Text excerpt:
◆ ◆ ◆ ◆ ◆ ◆ ◆
Yet another simple test that wasn't done.

(actually, unknown callers were included in the experiment)

Including unknown, known, animals or the speaking clock. It doesn't matter as long as the correct controls are in place.
 
You can prevent collusion with the correct experimental procedure.



If you've controlled for collusion, then you can't turn to it as an explanation if trials with known callers produce results and unknown callers do not. If you did, then you are admitting that you actually didn't control for collusion at all! That's not how science works.

I'd agree with this only with the following one-word modification: If you've successfully controlled for collusion, then you can't turn to it as an explanation if trials with known callers produce results and unknown callers do not.

I don't want to be pedantic here but claiming you have controlled for collusion, and actually doing it aren't the same thing. Science works by re-examing itself repeatedly, and refining/correcting when appropriate and necessary. Would it be wrong to check the effectiveness of your controls?
 
I'd agree with this only with the following one-word modification: If you've successfully controlled for collusion, then you can't turn to it as an explanation if trials with known callers produce results and unknown callers do not.

I don't want to be pedantic here but claiming you have controlled for collusion, and actually doing it aren't the same thing. Science works by re-examing itself repeatedly, and refining/correcting when appropriate and necessary. Would it be wrong to check the effectiveness of your controls?

Of course not, to your last question. My argument was assuming that successful controls had been established.
◆ ◆ ◆ ◆ ◆ ◆ ◆
Saved data entries:

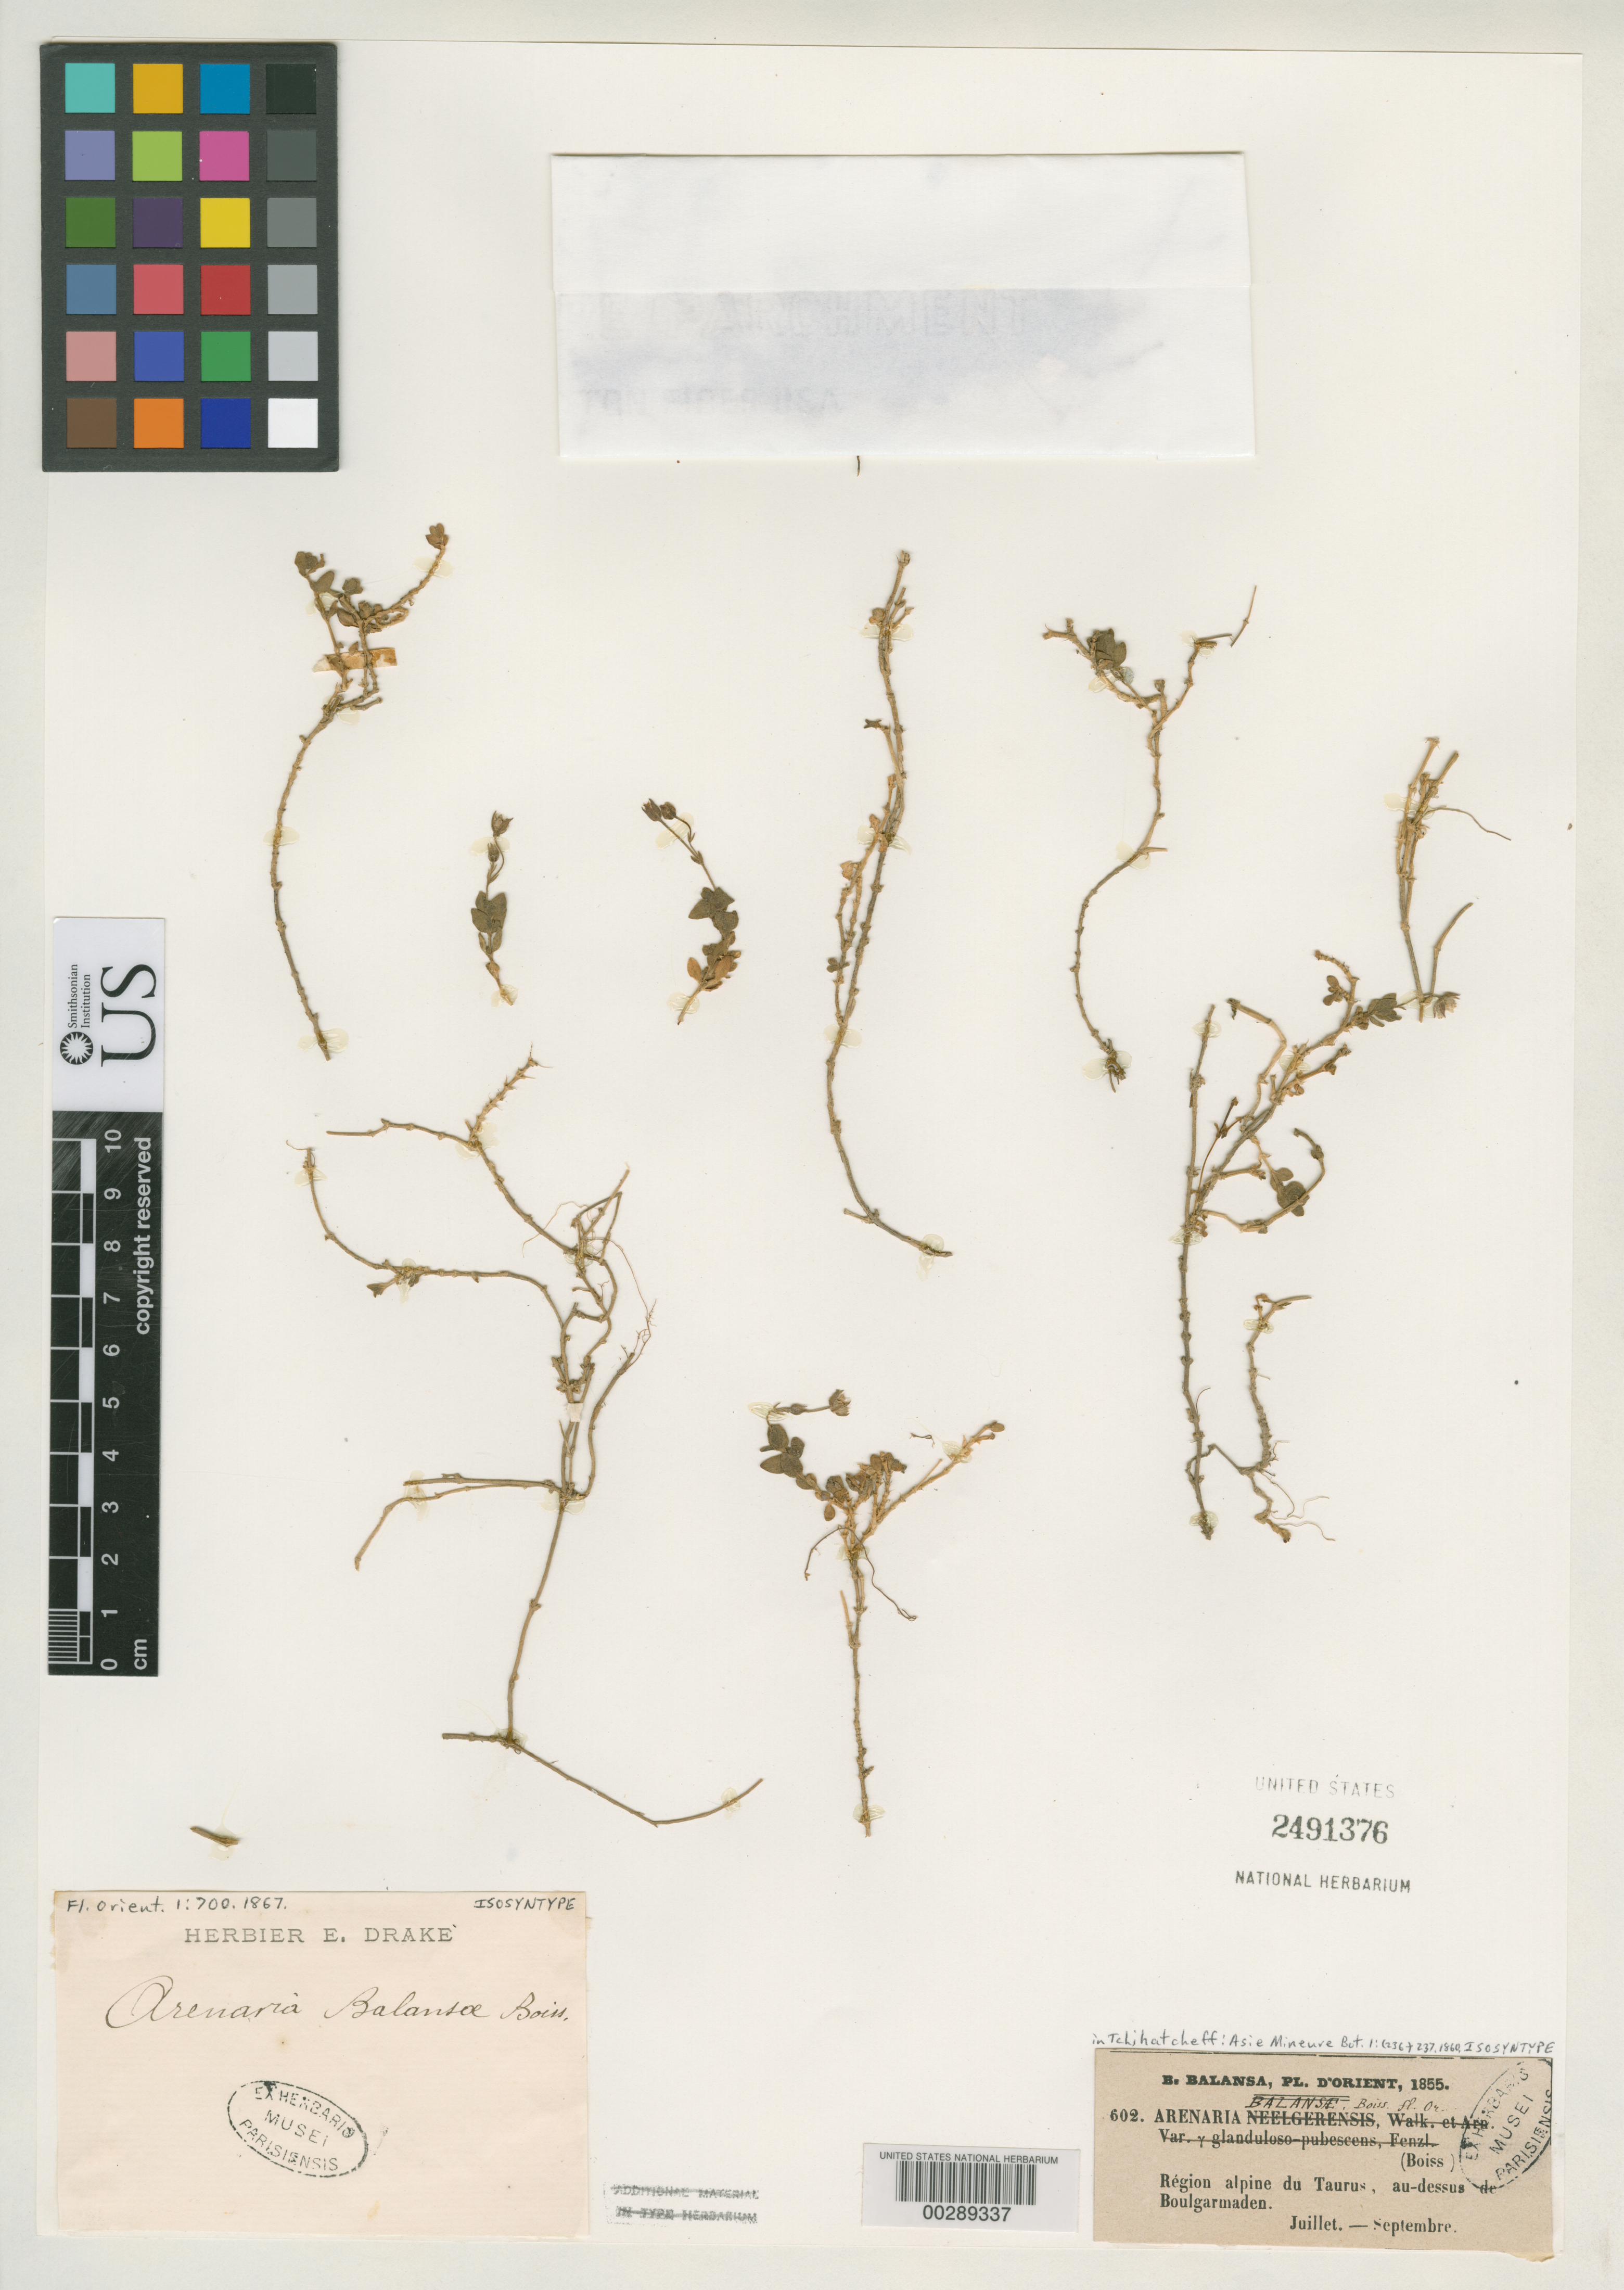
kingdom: Plantae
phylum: Tracheophyta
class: Magnoliopsida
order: Caryophyllales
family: Caryophyllaceae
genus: Arenaria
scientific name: Arenaria neelgherrensis var. glanduloso-pubescens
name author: Fenzl in Tchich.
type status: Isosyntype; Isolectotype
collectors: B. Balansa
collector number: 602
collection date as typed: Jul 1855 to -- Sep 1855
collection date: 1855-07/1855-09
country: Turkey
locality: Région alpine du Taurus, au-dessus de Boulgarmaden.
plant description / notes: Also a type of Arenaria balansae Boiss.; Fl. Turkey (2: 22, 1967) cites lectotype collection "region alpine du Taurus au-dessus de Boulgar-maaden, vii-ix 1852, Balansa 602".; Also a type of Arenaria neelgherensis var. glanduloso-pubescens Fenzl.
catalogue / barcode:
◆ ◆ ◆ ◆ ◆ ◆ ◆
Reproduce the entire discussion of controlling for collusion word for word.

Yet another simple test that wasn't done.

(actually, unknown callers were included in the experiment)

Including unknown, known, animals or the speaking clock. It doesn't matter as long as the correct controls are in place.
 
You can prevent collusion with the correct experimental procedure.



If you've controlled for collusion, then you can't turn to it as an explanation if trials with known callers produce results and unknown callers do not. If you did, then you are admitting that you actually didn't control for collusion at all! That's not how science works.

I'd agree with this only with the following one-word modification: If you've successfully controlled for collusion, then you can't turn to it as an explanation if trials with known callers produce results and unknown callers do not.

I don't want to be pedantic here but claiming you have controlled for collusion, and actually doing it aren't the same thing. Science works by re-examing itself repeatedly, and refining/correcting when appropriate and necessary. Would it be wrong to check the effectiveness of your controls?
 
I'd agree with this only with the following one-word modification: If you've successfully controlled for collusion, then you can't turn to it as an explanation if trials with known callers produce results and unknown callers do not.

I don't want to be pedantic here but claiming you have controlled for collusion, and actually doing it aren't the same thing. Science works by re-examing itself repeatedly, and refining/correcting when appropriate and necessary. Would it be wrong to check the effectiveness of your controls?

Of course not, to your last question. My argument was assuming that successful controls had been established.